◆ **Your assignment**: Once you find the line with "wrist: (534, 82)" in the entries below, return exactly every line from it through the line with "middle tip: (880, 738)".

◆ **Data**:
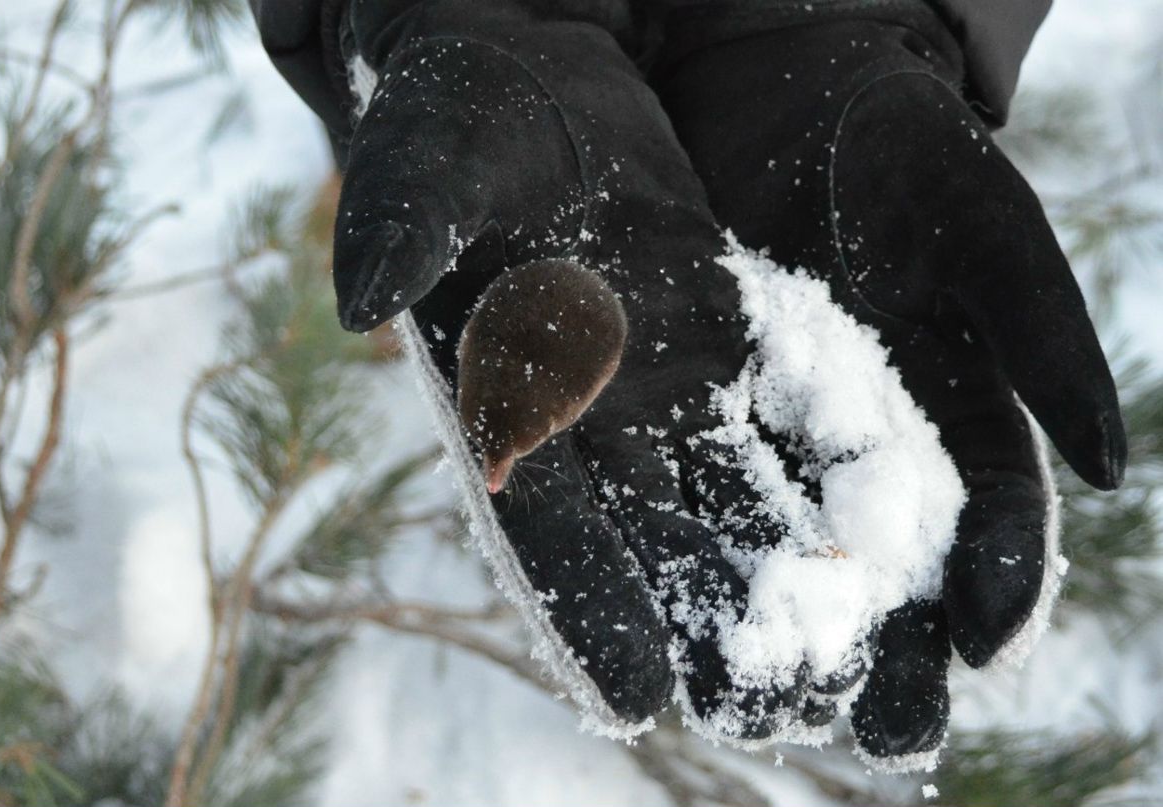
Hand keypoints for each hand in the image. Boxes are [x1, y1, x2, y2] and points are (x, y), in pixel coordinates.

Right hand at [332, 0, 836, 736]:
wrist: (534, 82)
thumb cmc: (461, 120)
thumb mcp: (431, 157)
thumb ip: (404, 221)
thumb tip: (361, 298)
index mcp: (500, 400)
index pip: (539, 519)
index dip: (584, 604)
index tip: (638, 695)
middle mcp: (584, 421)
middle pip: (651, 546)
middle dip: (710, 631)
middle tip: (778, 718)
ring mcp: (660, 391)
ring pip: (729, 508)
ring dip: (786, 585)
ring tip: (855, 672)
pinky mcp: (725, 348)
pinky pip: (782, 429)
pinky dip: (831, 485)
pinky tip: (895, 542)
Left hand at [653, 14, 1125, 758]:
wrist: (789, 89)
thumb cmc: (901, 150)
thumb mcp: (983, 229)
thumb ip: (1042, 335)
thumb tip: (1110, 473)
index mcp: (953, 407)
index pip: (985, 521)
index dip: (990, 591)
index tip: (974, 664)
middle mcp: (868, 438)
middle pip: (890, 562)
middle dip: (891, 650)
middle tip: (880, 738)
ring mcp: (778, 424)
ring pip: (789, 546)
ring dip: (788, 632)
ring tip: (766, 710)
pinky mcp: (694, 399)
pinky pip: (692, 487)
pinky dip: (690, 552)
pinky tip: (674, 613)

◆ **Solution for this problem**:
wrist: (534, 82)
thumb cmc: (461, 120)
thumb mcp: (431, 157)
thumb ip: (404, 221)
thumb tip: (361, 298)
index mcp: (500, 400)
index pip: (539, 519)
index dip: (584, 604)
index tip: (638, 695)
middle mcp: (584, 421)
middle pip: (651, 546)
middle dip: (710, 631)
middle tip: (778, 718)
ring mcp: (660, 391)
ring pip: (729, 508)
ring dip: (786, 585)
ring tip: (855, 672)
pinky mcp: (725, 348)
pinky pip: (782, 429)
pinky dip: (831, 485)
pinky tip: (895, 542)
Left hand at [653, 14, 1125, 758]:
wrist: (789, 89)
thumb cmc: (901, 150)
thumb mcp: (983, 229)
thumb ip: (1042, 335)
thumb tip: (1110, 473)
index mcp: (953, 407)
index pip: (985, 521)
index dip: (990, 591)
index tip: (974, 664)
middle mcp: (868, 438)
middle pip: (890, 562)
middle dip: (891, 650)
middle tip: (880, 738)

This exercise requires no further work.